Search code examples
python-3.xcsvaggregate

What's the easiest way to aggregate my CSV data in Python 3.9?


I'm using Python 3.9. I'm trying to parse this CSV file that has 3 columns of data

55,Fake ISD,SUCCESS
56,Other ISD,None
57,Third ISD,WARNING
58,Fourth ISD,FAILURE
59,Main ISD,SUCCESS
60,Secondary ISD,SUCCESS

I was wondering if there is some out-of-the-box library that would parse the CSV to aggregate the data based on results of the third column.

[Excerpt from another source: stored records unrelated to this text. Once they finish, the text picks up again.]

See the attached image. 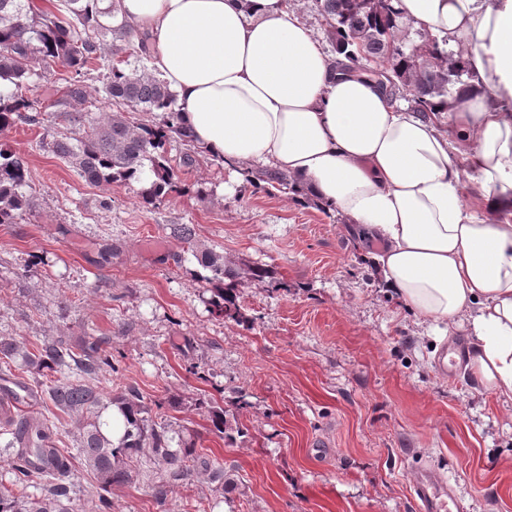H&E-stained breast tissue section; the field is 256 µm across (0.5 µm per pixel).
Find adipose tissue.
I'll list each match as a JSON object with an SVG mask.
<instances>
[{
	"instance_id": "obj_1",
	"label": "adipose tissue",
	"mask_w": 512,
	"mask_h": 512,
	"mask_svg": "<svg viewBox=\"0 0 512 512\" xmlns=\"http://www.w3.org/2000/svg\"><path fill=\"white\" fill-rule=\"evenodd\" d=\"M195 143L225 169L272 168L381 241L370 261L403 305L448 335L512 400V0H398L404 22L464 53L473 86L426 118L344 74L288 0H119ZM475 183L484 211L466 201Z\"/></svg>"
}]
</instances>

That is, I woudl want a report taht lists

SUCCESS - 3 entries - Fake ISD, Main ISD, Secondary ISD
WARNING - 1 entry - Third ISD
FAILURE - 1 entry - Fourth ISD
None - 1 entry - Other ISD

How would I aggregate these in Python 3.9?


Solution

  • You can try pandas:

    import pandas as pd
    
    df = pd.read_csv("your_file.csv", header=None)
    
    x = df.groupby(2)[1].agg(list)
    for i, d in zip(x.index, x):
        print(f'{i} - {len(d)} - {", ".join(d)}')
    

    Prints:

    FAILURE - 1 - Fourth ISD
    None - 1 - Other ISD
    SUCCESS - 3 - Fake ISD, Main ISD, Secondary ISD
    WARNING - 1 - Third ISD